▸ WORK ORDER
Within the records that follow, find every line containing the string "margin". Copy those lines.

● ● ● ● ●

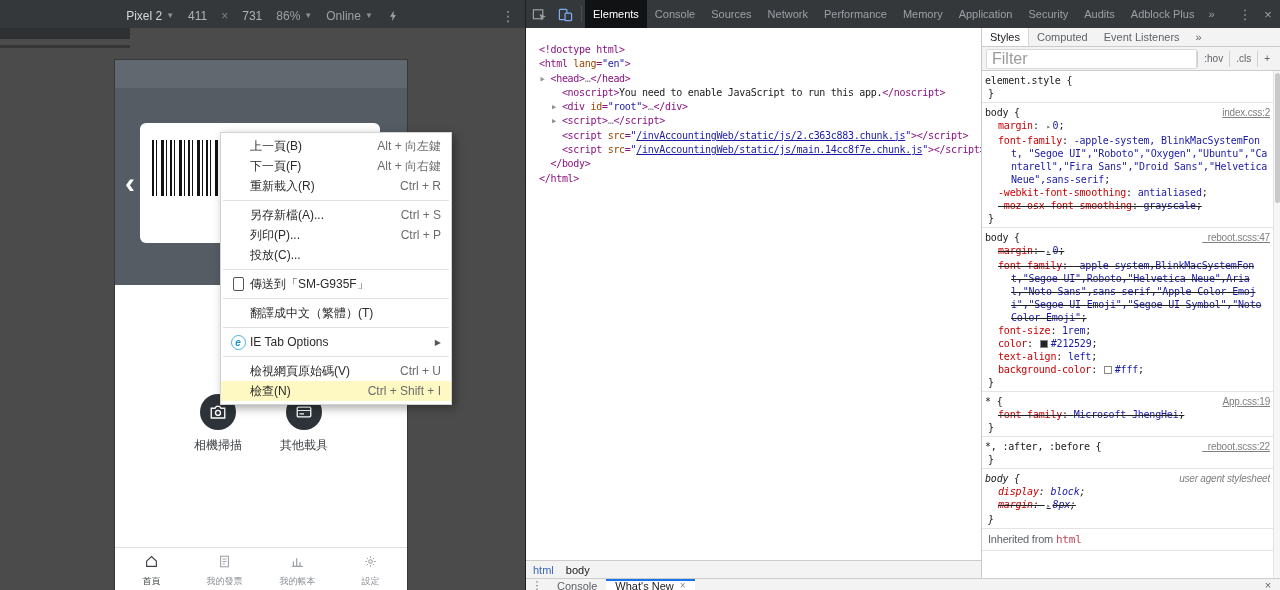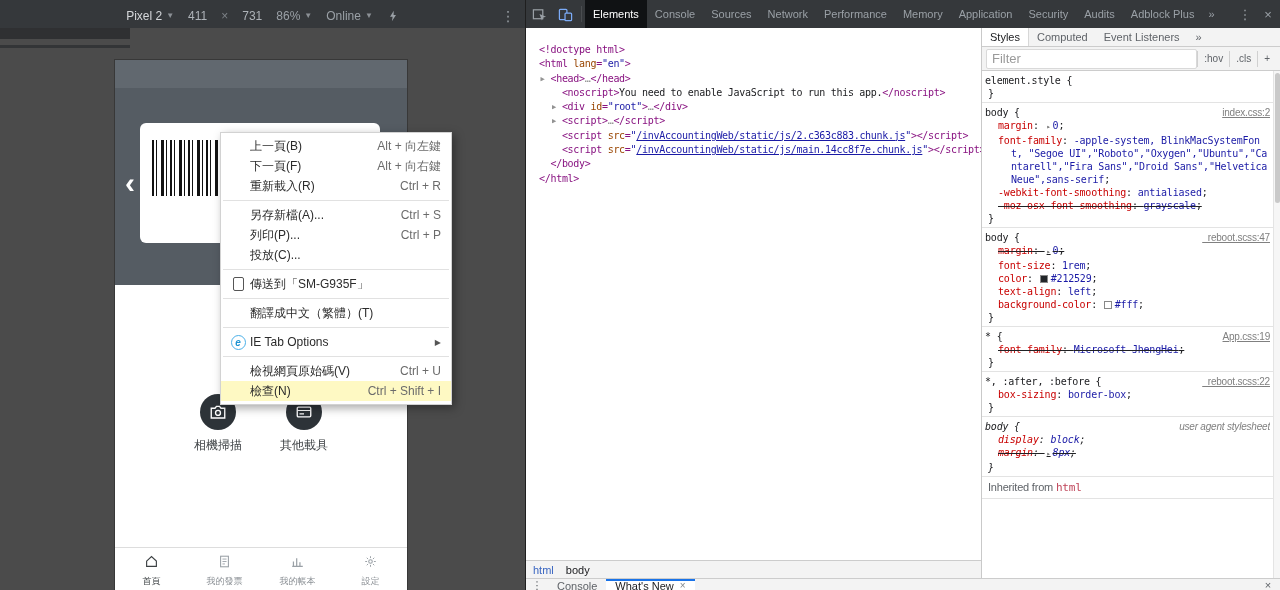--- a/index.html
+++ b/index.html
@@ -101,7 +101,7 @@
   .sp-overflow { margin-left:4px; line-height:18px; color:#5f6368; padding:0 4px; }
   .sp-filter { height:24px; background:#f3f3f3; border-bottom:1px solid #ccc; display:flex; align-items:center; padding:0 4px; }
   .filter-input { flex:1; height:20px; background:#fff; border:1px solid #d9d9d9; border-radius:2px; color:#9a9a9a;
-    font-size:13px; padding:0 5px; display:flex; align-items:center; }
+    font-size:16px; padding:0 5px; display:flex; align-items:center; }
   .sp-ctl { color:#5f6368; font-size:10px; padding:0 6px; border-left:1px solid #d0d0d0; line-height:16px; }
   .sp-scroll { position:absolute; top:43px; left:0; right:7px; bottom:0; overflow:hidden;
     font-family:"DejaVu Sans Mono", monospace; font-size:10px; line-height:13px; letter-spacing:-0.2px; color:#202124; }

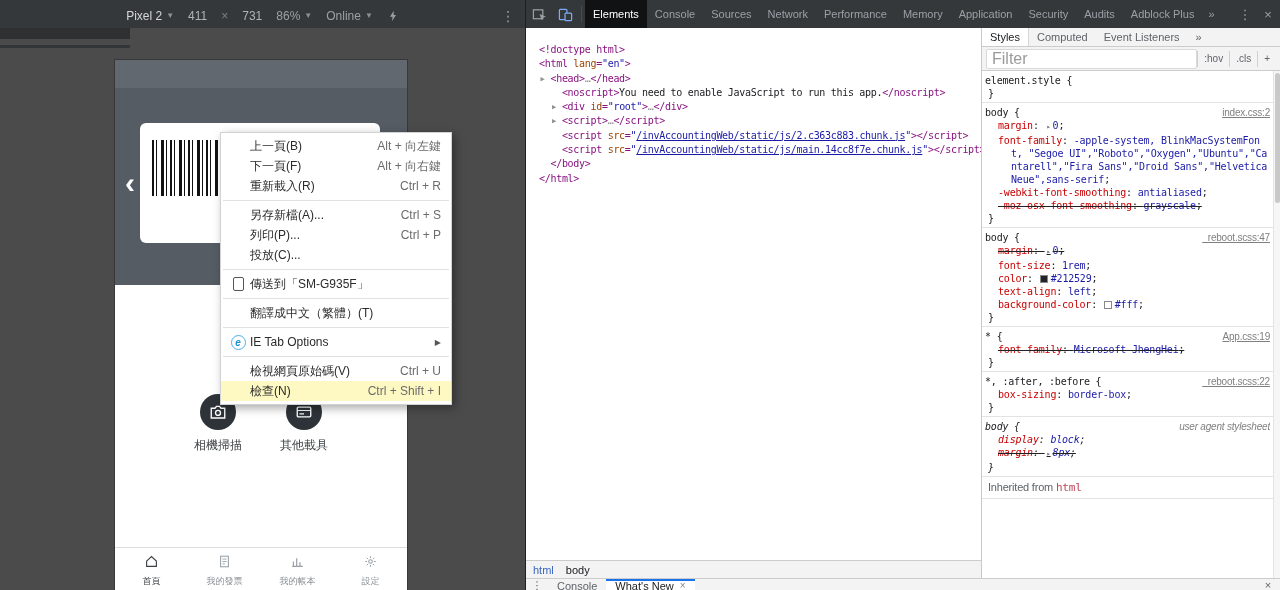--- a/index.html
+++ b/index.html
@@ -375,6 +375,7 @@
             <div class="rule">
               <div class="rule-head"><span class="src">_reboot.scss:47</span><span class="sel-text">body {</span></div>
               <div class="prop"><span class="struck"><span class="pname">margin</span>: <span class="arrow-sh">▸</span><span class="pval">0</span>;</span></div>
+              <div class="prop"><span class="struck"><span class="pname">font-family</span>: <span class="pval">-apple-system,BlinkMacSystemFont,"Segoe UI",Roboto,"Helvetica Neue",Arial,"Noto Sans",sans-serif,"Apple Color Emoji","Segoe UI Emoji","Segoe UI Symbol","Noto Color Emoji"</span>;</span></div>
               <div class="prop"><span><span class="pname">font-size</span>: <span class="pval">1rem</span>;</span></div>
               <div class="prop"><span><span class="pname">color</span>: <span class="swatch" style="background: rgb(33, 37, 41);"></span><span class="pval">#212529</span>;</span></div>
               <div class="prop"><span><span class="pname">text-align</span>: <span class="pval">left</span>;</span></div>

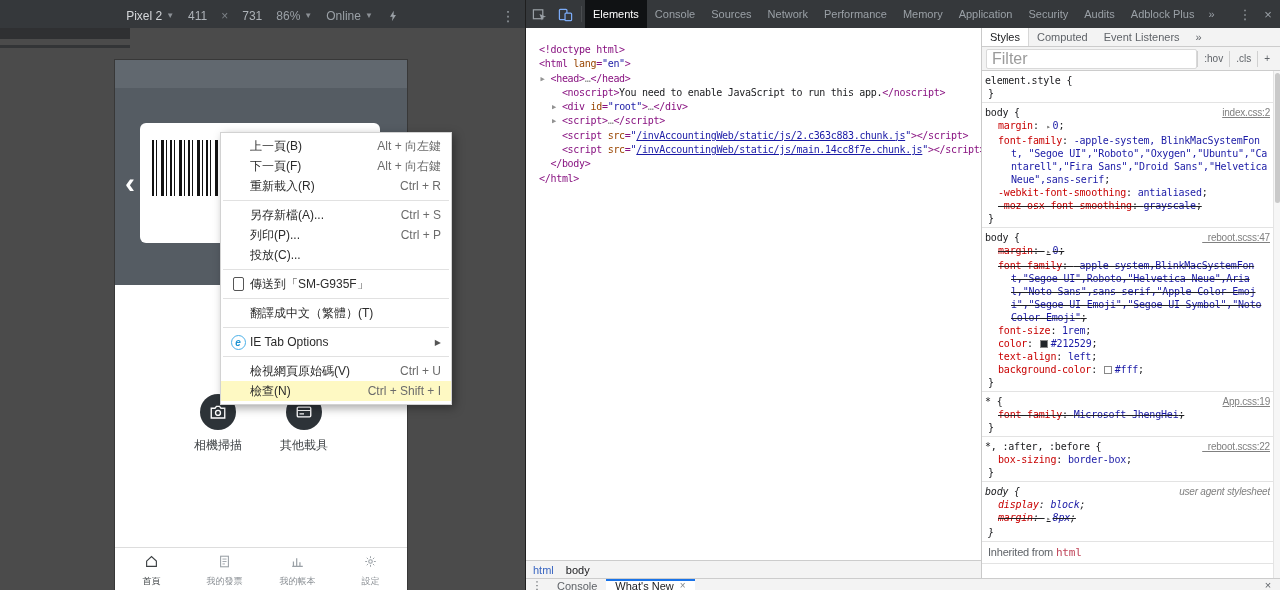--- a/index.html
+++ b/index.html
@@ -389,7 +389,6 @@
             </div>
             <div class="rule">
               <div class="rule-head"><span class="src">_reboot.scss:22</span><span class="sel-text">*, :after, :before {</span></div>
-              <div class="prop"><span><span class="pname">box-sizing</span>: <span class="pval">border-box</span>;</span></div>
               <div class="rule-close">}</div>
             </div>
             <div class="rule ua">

● ● ● ● ●

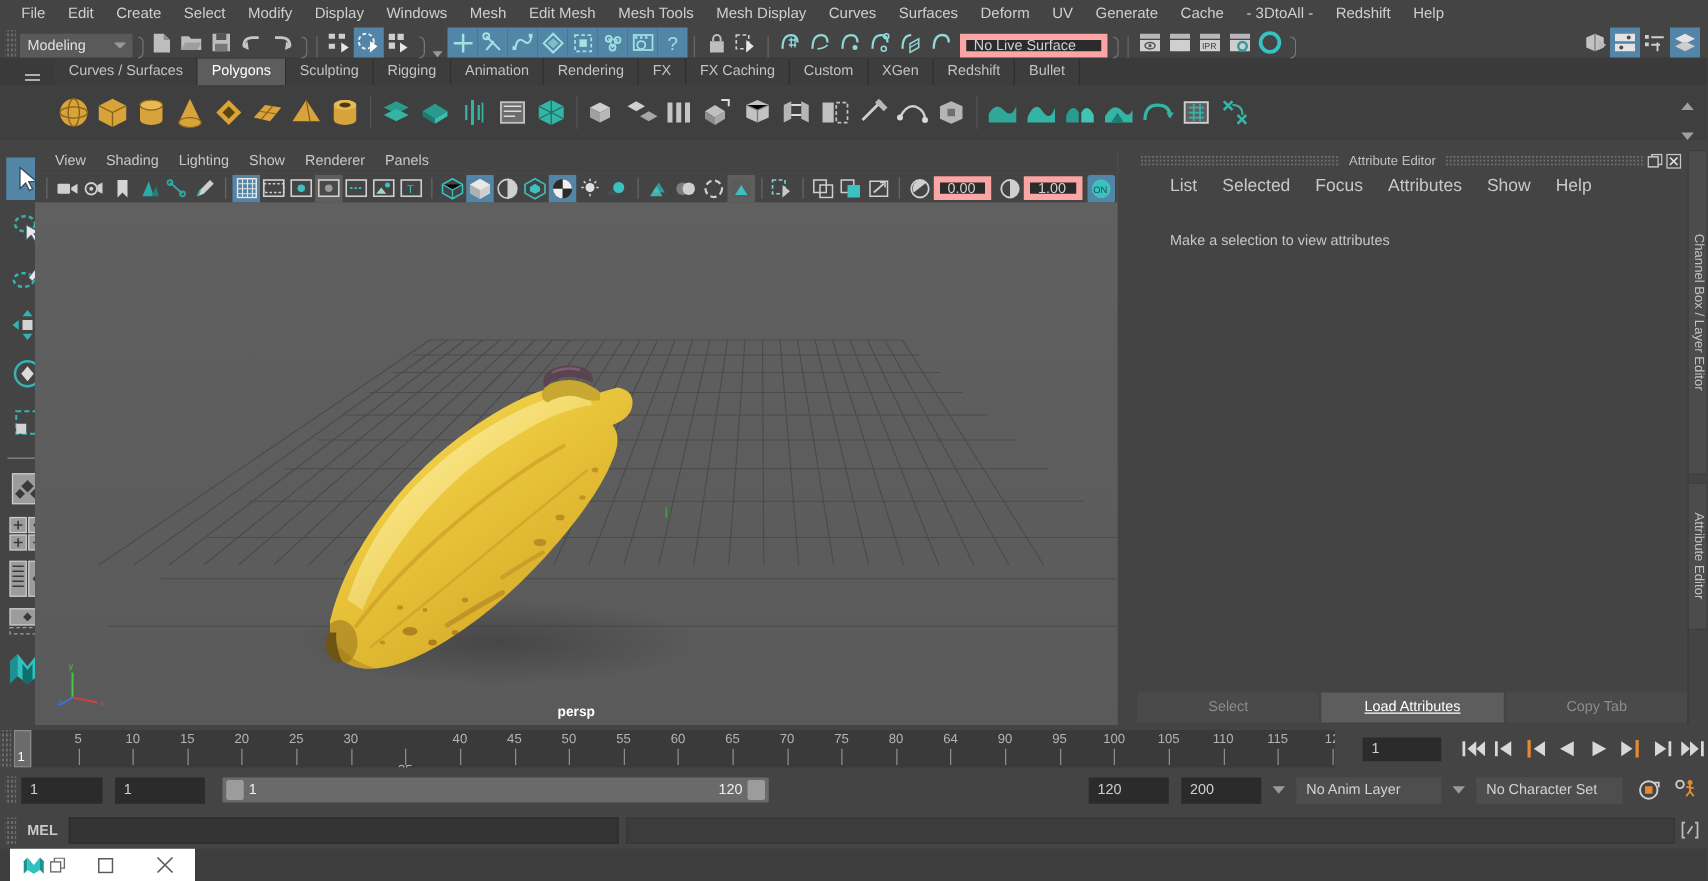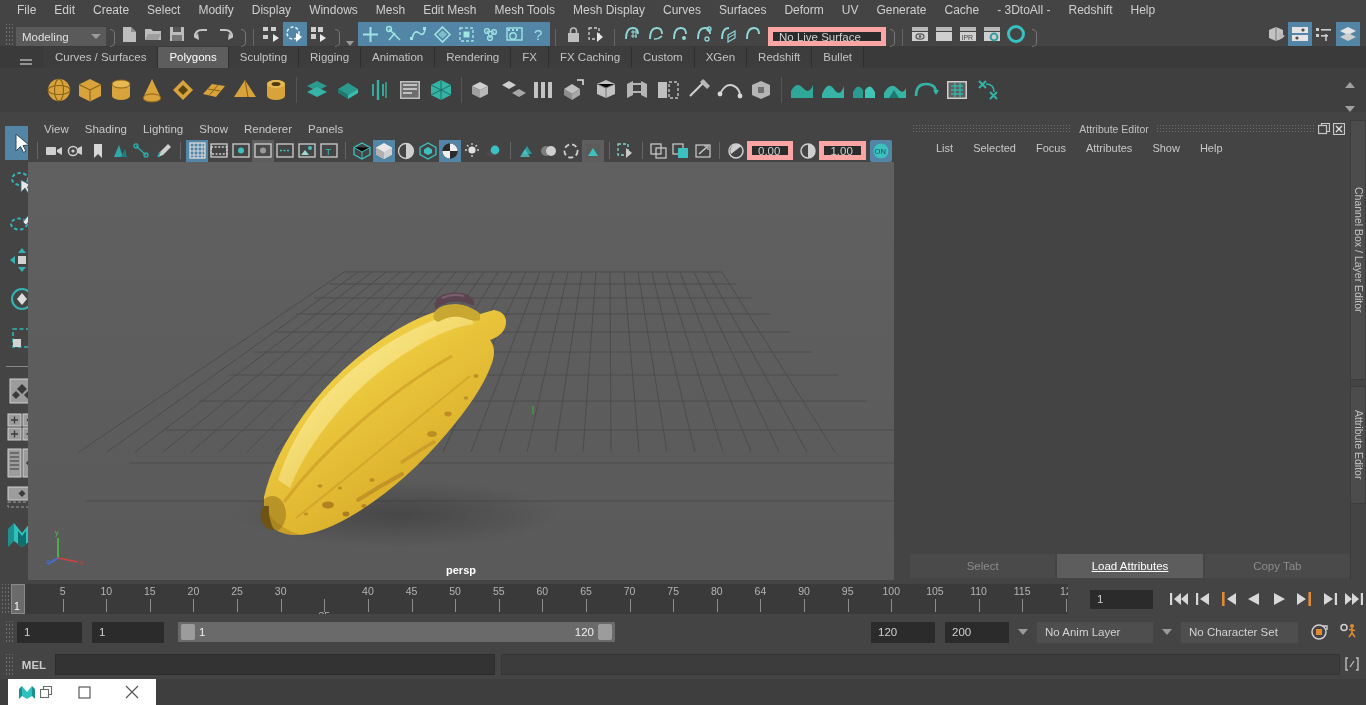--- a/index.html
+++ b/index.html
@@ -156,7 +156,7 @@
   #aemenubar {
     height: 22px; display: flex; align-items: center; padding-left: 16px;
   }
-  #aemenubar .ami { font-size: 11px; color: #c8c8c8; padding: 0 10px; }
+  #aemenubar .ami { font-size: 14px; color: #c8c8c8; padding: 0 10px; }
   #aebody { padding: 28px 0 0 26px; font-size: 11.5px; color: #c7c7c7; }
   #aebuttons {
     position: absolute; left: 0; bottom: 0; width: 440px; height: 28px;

● ● ● ● ●

▸ EXERCISE RESPONSE
   .sp-overflow { margin-left:4px; line-height:18px; color:#5f6368; padding:0 4px; }
               <div class="prop"><span class="struck"><span class="pname">margin</span>: <span class="arrow-sh">▸</span><span class="pval">0</span>;</span></div>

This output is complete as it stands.